しかしながらこの『Evolution』という本は、「人間は偉大だな」と思える本だと思います。『古事記』やユリアスなどの歴史の本より、更に古くからの長い歴史が書かれています。この本を開くと、人間という存在はこういう生物進化の歴史の集大成なんだな、と感じ取れます。そして今、我々がこうあるのも、過去の歴史を背負って、恐竜の時代に生きていたネズミのような哺乳類の祖先から、延々と生き残って歴史を刻んできたのだという、人間の歴史の偉大さを感じることができるのです。我々は、絶滅せずにここまでちゃんと生き続けた動物の末裔なのだという事実を、豊富なイラストによってこの本は直感させてくれます。

――驚きがある本、素敵ですね。


石川幹人氏: 「本流の主張とここまで違うのか」というような異端の書みたいなものも、いいですよね。それから、最近よく見かけるのは宗教、信仰、道徳、美の本質を科学的に究明する良書たちです。人間の信じる心、善なる心とか美しく感じる心などというものは、これまでは哲学的な深遠なものとされてきたのですが、進化生物学や進化心理学の知見を応用して、進化の歴史の中で我々がいかに生き残ってきたかを考えると、「そういう心を持たざるを得ないよね」という話に展開できるのです。だから、こういう路線の人間究明というのが、今のところ、将来有望かなという感じを持っています。

グレーの捉え方を知る習慣を身に付けよう


――書き手として、どんな想いを発信していきたいと思われていますか。


石川幹人氏: 「客観的にある種の妥当さを持っているのにもかかわらず、注目されていないこと」というのを発掘して発信していきたいと思っています。その繰り返しですね。

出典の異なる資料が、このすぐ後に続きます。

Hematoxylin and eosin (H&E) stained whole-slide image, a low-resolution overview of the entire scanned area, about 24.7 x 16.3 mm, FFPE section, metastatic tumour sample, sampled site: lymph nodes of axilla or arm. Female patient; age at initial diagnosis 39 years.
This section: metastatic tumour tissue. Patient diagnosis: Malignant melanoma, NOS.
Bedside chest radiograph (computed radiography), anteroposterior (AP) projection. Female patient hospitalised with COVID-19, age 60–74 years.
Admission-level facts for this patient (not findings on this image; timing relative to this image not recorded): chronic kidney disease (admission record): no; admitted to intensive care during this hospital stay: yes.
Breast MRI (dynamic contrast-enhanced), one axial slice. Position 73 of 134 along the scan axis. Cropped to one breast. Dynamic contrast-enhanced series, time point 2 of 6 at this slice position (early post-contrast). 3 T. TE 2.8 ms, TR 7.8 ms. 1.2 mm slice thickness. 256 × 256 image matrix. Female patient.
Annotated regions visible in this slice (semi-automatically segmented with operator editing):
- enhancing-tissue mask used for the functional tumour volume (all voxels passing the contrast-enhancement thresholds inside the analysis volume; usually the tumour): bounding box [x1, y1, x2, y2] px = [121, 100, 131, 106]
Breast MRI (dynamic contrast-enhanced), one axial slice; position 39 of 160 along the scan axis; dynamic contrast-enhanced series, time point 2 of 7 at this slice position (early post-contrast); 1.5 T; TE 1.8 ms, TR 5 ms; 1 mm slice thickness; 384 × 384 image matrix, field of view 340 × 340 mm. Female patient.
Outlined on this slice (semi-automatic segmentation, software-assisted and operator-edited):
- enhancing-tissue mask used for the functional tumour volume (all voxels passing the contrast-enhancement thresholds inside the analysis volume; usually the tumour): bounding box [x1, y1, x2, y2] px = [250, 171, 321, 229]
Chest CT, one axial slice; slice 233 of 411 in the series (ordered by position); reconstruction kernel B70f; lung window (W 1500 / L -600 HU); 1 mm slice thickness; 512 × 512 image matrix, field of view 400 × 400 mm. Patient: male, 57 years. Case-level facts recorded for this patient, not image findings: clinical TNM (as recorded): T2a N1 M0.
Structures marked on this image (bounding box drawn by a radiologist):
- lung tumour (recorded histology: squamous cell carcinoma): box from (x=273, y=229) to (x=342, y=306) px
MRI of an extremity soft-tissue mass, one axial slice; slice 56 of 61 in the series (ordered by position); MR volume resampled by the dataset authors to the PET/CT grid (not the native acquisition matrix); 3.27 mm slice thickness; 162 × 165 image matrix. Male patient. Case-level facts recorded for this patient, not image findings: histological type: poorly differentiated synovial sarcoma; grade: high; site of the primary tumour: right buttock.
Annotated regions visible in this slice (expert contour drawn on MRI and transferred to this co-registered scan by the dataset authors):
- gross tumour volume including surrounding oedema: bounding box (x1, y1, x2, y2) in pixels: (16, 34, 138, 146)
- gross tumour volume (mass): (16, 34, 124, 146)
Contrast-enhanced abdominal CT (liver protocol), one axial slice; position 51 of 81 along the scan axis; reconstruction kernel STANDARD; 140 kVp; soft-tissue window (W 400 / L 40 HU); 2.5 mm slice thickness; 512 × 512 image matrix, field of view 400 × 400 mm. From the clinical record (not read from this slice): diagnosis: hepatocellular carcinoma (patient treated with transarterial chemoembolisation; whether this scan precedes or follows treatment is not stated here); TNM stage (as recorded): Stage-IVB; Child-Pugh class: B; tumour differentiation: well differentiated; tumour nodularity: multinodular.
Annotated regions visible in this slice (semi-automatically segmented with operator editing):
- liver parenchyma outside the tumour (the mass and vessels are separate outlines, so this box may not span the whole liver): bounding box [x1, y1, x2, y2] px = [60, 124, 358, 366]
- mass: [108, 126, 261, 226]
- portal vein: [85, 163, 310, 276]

超心理学―封印された超常現象の科学』では、幽霊を取り上げたのですが、「幽霊はいるの?いないの?どっち?」と言ってしまった場合、この話はもう二者択一になってしまいます。どちらかが正しいという“真実”があるという風に皆が思っているわけです。でも、そうじゃない。

「集団的自衛権は善し悪し」という話でも、それは解釈によって変わり、文脈によって変化する。それは社会的な存在であり、“モノの世界”のように、「現実にある」といった一面では判断できない。けれども私たちは、“モノの世界”のセンスで物事を考えすぎているのです。世の中のことや社会のこと、あるいは人間や心理のことなどは、もっとずっと漠然としていて、それは状況によって、あるともいえるし無いともいえる。

「殺人は良いか悪いか」という問いには、「悪い」に決まっているけれど、戦争に行ったら実際に殺人が行われ正当化されます。どちらかのみの事実が存在している訳ではなく、両方の可能性が共存していることも多くあるわけですよね。

大学では、言論の対戦を通して白黒つけるディベートの訓練を指導してはいますが、なんでも白黒つけるというのはいただけないですね。こういう場合は白だけどこういう場合は黒、というようなグレーの捉え方を知る習慣をもっと身に付けた方がいいですね。実際のところほとんどの存在はグレーなのですが、人間は複雑な思考を避けるためにわざと白黒つけようとするのです。だから、現実はひとつだからどちらかが正しいという発想に、あまり立たない方がいいと私は考えます。そこには抑圧の危険性が伴うからです。だから、どちらの可能性もある「ぼんやりした実在」という捉え方を普及させたいなと思うのです。